Above: islets in the Caribbean Sea (CJ Photo)
How does one live a balanced life and find the right equilibrium— particularly in the Caribbean?
Dennis Chung, a chartered accountant and economic expert, believes he has the answers. And it’s what led him to write his latest book, Achieving Life’s Equilibrium — Balancing Health, Wealth and Happiness for Optimal Living.
Chung says he was driven to write the book, which follows his earlier Charting Jamaica’s Economic and Social Development, because of his own personal experiences.
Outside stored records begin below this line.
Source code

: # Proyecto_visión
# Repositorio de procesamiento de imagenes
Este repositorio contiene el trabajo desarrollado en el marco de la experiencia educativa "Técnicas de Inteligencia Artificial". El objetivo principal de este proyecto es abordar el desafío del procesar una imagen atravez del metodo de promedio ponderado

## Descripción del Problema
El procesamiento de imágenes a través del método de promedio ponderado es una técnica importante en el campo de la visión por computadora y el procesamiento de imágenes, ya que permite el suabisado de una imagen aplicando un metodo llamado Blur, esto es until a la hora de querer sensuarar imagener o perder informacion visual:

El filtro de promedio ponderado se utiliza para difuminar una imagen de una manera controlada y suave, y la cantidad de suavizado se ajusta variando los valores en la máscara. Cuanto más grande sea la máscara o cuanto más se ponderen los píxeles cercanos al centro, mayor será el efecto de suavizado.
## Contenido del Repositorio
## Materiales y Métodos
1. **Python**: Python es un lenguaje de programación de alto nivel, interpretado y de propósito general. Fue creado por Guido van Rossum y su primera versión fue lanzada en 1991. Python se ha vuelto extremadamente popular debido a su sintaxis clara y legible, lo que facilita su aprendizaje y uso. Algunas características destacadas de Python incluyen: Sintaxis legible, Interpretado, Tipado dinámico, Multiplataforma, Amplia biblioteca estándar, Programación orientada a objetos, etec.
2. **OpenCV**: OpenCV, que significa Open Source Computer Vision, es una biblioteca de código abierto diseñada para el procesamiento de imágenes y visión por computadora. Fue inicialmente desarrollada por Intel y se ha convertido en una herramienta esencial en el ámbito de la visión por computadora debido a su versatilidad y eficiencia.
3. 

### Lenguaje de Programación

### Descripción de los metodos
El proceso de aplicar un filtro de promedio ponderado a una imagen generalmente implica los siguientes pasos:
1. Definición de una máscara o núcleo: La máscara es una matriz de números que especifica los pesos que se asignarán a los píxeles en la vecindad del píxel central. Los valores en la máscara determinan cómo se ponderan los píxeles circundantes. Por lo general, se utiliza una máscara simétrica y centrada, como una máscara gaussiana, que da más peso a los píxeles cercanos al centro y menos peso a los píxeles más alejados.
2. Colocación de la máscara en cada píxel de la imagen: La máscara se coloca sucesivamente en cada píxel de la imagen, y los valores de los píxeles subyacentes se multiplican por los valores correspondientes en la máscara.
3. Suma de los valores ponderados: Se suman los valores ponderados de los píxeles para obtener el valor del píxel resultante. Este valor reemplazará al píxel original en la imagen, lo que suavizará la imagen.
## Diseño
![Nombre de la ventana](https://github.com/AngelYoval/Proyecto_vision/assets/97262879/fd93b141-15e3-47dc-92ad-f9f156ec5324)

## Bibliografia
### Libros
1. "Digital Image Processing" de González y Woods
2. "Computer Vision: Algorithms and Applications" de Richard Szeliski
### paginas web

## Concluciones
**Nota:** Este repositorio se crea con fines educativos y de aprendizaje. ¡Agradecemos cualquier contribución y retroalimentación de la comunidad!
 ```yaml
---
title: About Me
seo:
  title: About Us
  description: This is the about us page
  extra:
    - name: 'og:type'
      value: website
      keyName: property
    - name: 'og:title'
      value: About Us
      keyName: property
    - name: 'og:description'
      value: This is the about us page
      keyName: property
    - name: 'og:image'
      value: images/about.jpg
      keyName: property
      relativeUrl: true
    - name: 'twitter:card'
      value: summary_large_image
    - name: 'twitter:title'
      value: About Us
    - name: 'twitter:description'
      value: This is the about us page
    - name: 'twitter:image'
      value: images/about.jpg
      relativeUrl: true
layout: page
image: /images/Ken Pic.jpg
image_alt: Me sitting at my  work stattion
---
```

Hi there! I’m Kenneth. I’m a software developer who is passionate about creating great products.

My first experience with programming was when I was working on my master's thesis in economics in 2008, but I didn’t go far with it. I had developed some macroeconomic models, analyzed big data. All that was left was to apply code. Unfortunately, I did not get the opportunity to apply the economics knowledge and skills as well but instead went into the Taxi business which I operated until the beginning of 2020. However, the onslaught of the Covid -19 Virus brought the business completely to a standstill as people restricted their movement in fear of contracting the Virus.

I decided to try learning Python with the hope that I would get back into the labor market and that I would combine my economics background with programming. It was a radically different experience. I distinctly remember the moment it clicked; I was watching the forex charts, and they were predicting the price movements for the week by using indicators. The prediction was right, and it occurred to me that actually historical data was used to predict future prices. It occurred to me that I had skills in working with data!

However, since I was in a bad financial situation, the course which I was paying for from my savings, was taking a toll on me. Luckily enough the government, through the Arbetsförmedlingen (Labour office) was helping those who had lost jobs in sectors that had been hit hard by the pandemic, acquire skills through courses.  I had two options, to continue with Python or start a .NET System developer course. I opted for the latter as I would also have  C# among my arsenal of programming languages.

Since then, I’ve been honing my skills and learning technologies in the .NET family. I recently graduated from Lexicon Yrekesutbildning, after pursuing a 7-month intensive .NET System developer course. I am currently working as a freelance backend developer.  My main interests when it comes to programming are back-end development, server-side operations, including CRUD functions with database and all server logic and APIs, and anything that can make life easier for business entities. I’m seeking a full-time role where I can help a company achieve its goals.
“I decided to write it because I realized that we have really have not had any awareness of what life is,” he tells Caribbean Journal. “I’ve always questioned it — I’ve always said, ‘what really is the purpose of life’ — is it to be born, to go to school, to get married, to go to work and to retire, or is there something else?”
A native of Jamaica, Chung says it was that search that led him to apply his own skills and analysis to the subject, with several clear findings.
“I saw that what you really need is an equilibrium state — you need to have balance in all of three spheres of life: families and friends, good health and wealth,” he said. “I wanted to leave something for the younger people coming up so that they would not be caught in a “matrix,” that they would understand from an early age.”
And it’s additionally important in Jamaica and the Caribbean, says Chung, an expert on the Jamaican economy.
“For Jamaicans, it’s even more relevant because of the economic challenges that we have,” he says. “Jamaica, in terms of literacy, is not high up there when compared to other countries; so it’s much more relevant to explain this concept to them.”
Jamaicans, he says, need to examine these fundamental principles, especially the health and wellness prong, something that could be easier to follow than initially thought.
“The truth is that Jamaica has a lot of these organic foods that are really good for us,” he says. “We have a lot of these things, the ground provisions, organic chickens, meats, vegetables — and by improving your health you are also adding to your own financial well-being.”
Chung says he is trying to push Jamaicans toward family as well.
“That’s one of the thing’s that’s lacking here — the realization that the way to make ourselves happy is to make the people we spend the most time with happy – and eventually we’ll be happy also,” he says. “What I do is point out and not just outline the principles, but put a roadmap in there — so people can understand what principles to follow and show people how to get to that equilibrium state of life.”
The response thus far has been strong.
“I’ve had good response — a mother called because she wanted to get copies for her children, because she wanted them to understand this now, so that they grow up with that balance in their lives,” he says.
What Chung says he wants readers to take away is that achieving the ideal balance in life is not a fad – it’s a constant process that has to be sustainable.
“A lot of people do things but they don’t sustain it,” he says. “You have to recognize that this is a shift — it has to be a part of you. For health, you have to make exercise a part of you. You have to have those principles of wealth management, it’s not about investing in a Ponzi scheme. It has to be a lifestyle shift — you can’t be a product, a service, a fad.”